# KI/I.2 Precipitation Questions - Colors - Time sensitive



## DNIndustry (Nov 13, 2008)

Brand new to the board..
F*IN AWESOME!!!
Finishing.com is to ....Focused.


I have been researching and testing for a while now. 
I have initial test 3500g of gold plated contacts and center pins from high end Comm equipment. I checked their specs and its gold plate.

Id did several variations of AR and tryed to precipitate with SMB. I calculated out how much metal was actually consumed by the acid. Its not dropping. The liquid is still black. I neutralized the nitric with urea, but its still extremely acidic.. around 1pH. What should the pH be at to drop properly,


My main questions are about KI / I2. I used 4:1:10(h20) ratio. I am following the attached patent. 

I will disolve some gold plating til i see the white nickel sublayer.
when I precipitate I use Hydroxylanime-HCL neutralized.
My solution even prior to stripping is 4.25 pH.
I use Pure Iodine crystals.
Once I start the pH drops to 1.5
I calibrated my meter just to be sure.


I used NH4CL/NH4OH buffer 1:1
When I precipitate I get a white/purple sediment with a small amount of gold yellow sediment. The solution goes blue and is about an 8pH

Is the Yellow Gold oxide? or Gold Hydroxide?
What is the purple? Is it KAuI4 or a nickel base>
Time is important...Any help would be fantastic....
thanks
-DNI


----------



## Shecker (Nov 13, 2008)

I recently discovered that if you add some potassium ferricyanide to an iodine solution it will make a very green precipitates. This can be be one of two things -- gold or palladium. They both form the same green colored precipitate from an iodine solution. You might consider using ascorbic acid has a potential reducing agent for gold from an iodine solution.

Randy in Gunnison


----------



## Shecker (Nov 13, 2008)

I have a report out of Japan involving the use of I3 for leaching precious metals and recovering the gold with ascorbic acid. If someone will pm me I will get the pdf document to them for inclusion on the forum.

Randy in Gunnison


----------



## Harold_V (Nov 13, 2008)

DNIndustry said:


> Id did several variations of AR and tryed to precipitate with SMB. I calculated out how much metal was actually consumed by the acid. Its not dropping. The liquid is still black.


Let me get a clear understanding. 

You are using AR to strip gold, with the idea that you can selectively remove the gold, stopping when you hit the nickel barrier level? 

Now you can't make a recovery? Do I understand your question properly?

Harold


----------



## Lou (Nov 13, 2008)

It would've been a good idea to cyanide strip the gold off the pins, if they are indeed struck with a nickel baseplate over (I assume) copper. That would've worked a treat.


Lou


----------



## lazersteve (Nov 13, 2008)

**AIM OF THE TASK:** Reproduce everything in the gold-precipitation thread from "I recently discovered" down to "gold from an iodine solution.", word for word.

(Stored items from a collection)

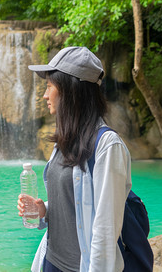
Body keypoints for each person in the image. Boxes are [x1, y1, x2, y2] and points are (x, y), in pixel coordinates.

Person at [17, 47, 132, 272]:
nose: (44, 95)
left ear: (70, 89)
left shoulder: (107, 146)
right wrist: (45, 210)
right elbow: (77, 204)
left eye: (50, 86)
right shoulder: (64, 141)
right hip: (51, 262)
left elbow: (106, 231)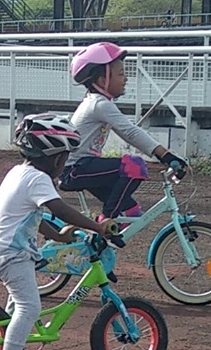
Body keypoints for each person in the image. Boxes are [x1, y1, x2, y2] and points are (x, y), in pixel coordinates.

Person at [0, 112, 121, 350]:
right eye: (65, 157)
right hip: (11, 254)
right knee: (29, 307)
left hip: (4, 249)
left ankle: (14, 348)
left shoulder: (18, 172)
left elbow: (31, 215)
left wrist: (58, 235)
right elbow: (59, 209)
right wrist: (97, 227)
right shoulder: (38, 179)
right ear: (55, 158)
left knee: (17, 302)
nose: (65, 162)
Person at [65, 42, 188, 220]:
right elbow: (130, 132)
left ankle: (100, 241)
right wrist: (166, 156)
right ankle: (105, 222)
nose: (126, 78)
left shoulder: (99, 102)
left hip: (85, 167)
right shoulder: (99, 104)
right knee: (134, 166)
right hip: (74, 169)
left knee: (131, 211)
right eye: (121, 74)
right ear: (102, 80)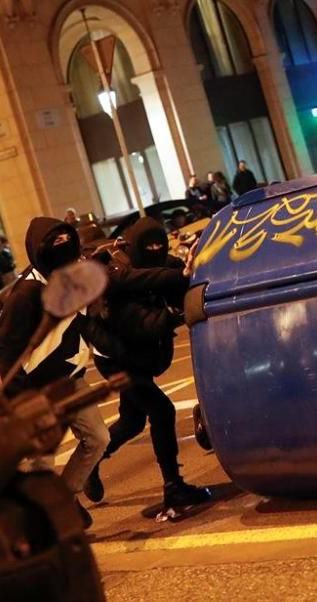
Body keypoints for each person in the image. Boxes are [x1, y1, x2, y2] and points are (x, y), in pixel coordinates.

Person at [0, 216, 115, 528]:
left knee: (98, 439)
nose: (64, 250)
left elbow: (86, 321)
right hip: (35, 391)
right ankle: (43, 526)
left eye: (66, 242)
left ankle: (66, 498)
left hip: (71, 380)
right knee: (40, 463)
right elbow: (7, 353)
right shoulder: (26, 295)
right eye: (54, 244)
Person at [84, 217, 210, 513]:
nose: (155, 250)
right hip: (117, 360)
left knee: (132, 421)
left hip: (137, 355)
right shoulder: (116, 277)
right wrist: (177, 312)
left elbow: (177, 274)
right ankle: (173, 487)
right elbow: (144, 324)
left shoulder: (157, 263)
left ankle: (90, 463)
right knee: (161, 410)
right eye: (148, 245)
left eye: (159, 244)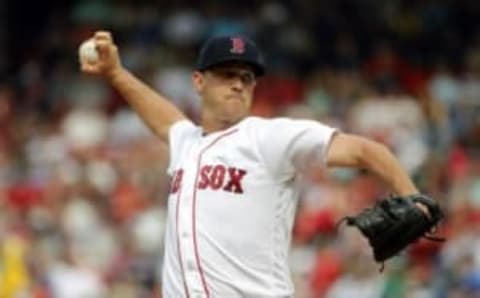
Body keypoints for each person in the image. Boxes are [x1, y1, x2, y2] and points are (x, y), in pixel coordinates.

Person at [80, 31, 428, 298]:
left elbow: (365, 151)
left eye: (247, 77)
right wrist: (116, 73)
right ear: (198, 82)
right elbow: (165, 120)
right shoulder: (186, 142)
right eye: (226, 73)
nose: (237, 83)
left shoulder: (269, 138)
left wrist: (412, 195)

**EXERCISE ANSWER:**
I recently discovered that if you add some potassium ferricyanide to an iodine solution it will make a very green precipitates. This can be be one of two things -- gold or palladium. They both form the same green colored precipitate from an iodine solution. You might consider using ascorbic acid has a potential reducing agent for gold from an iodine solution.